The Bringing Back Broadway initiative has announced plans to celebrate the 100-year anniversaries of the three oldest remaining theatres in the Historic Theatre District of Downtown Los Angeles. 100-year-old buildings. IN LOS ANGELES.
The Broadway Centennial Summer is envisioned as a month-long festival of films, art, theatre and tours to honor the oldest surviving theatre district in Los Angeles, and one of the largest intact historic theatre districts in the entire United States. The two oldest theatres on Broadway, the Arcade Theatre (originally the Pantages) and its next door neighbor, the Cameo Theatre, turn 100 years old this fall, having opened on Sept. 26, 1910 and Oct. 10, 1910, respectively. To coincide with the 100th anniversary of the theatres opening, property owners of the Arcade and Cameo Theatres say they are planning façade improvements to bring back the original historic character of the theatres. The Palace Theatre opened on June 26, 1911.
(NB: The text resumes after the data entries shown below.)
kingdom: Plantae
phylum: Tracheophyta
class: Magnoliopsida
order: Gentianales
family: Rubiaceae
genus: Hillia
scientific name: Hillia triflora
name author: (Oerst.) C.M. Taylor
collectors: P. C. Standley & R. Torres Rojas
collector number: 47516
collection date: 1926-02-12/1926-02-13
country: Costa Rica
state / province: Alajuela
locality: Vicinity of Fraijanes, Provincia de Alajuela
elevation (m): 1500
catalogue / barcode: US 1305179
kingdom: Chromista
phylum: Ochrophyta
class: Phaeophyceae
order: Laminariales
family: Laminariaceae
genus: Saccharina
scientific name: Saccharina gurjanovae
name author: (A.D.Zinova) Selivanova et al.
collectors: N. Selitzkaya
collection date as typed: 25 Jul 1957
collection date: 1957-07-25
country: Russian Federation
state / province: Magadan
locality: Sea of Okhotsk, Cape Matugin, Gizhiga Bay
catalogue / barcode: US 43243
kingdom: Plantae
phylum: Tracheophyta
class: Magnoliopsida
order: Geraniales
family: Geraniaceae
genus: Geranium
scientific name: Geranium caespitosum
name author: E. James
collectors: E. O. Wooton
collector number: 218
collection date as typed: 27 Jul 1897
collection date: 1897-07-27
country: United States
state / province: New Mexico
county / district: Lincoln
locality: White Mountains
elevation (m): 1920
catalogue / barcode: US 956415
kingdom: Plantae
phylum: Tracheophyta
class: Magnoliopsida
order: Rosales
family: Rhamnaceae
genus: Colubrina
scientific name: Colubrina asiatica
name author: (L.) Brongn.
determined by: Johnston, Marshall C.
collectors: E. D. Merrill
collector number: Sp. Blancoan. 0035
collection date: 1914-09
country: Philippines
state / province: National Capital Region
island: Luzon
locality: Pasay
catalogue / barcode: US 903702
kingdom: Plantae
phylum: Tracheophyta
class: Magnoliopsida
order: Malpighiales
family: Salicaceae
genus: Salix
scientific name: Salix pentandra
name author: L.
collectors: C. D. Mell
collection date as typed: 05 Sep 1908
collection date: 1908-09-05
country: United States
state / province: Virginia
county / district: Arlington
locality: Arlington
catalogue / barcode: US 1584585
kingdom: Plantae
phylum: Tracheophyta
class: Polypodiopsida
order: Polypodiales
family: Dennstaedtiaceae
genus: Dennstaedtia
Activities will include the 25th Annual Los Angeles Conservancy Last Remaining Seats screenings in Broadway theatres, special screenings of early films, tours and discussions, historical retrospectives and other arts and cultural activities.
While it remains to be seen exactly what “façade improvements” are in the works for the theaters, I thought you might like to see what the Cameo Theatre originally looked like, when it opened as Clune’s Broadway Theatre in 1910. Wouldn’t you love to see that sign restored?
A city celebrating it’s history. Don’t look now. But, maybe we’re finally growing a conscience.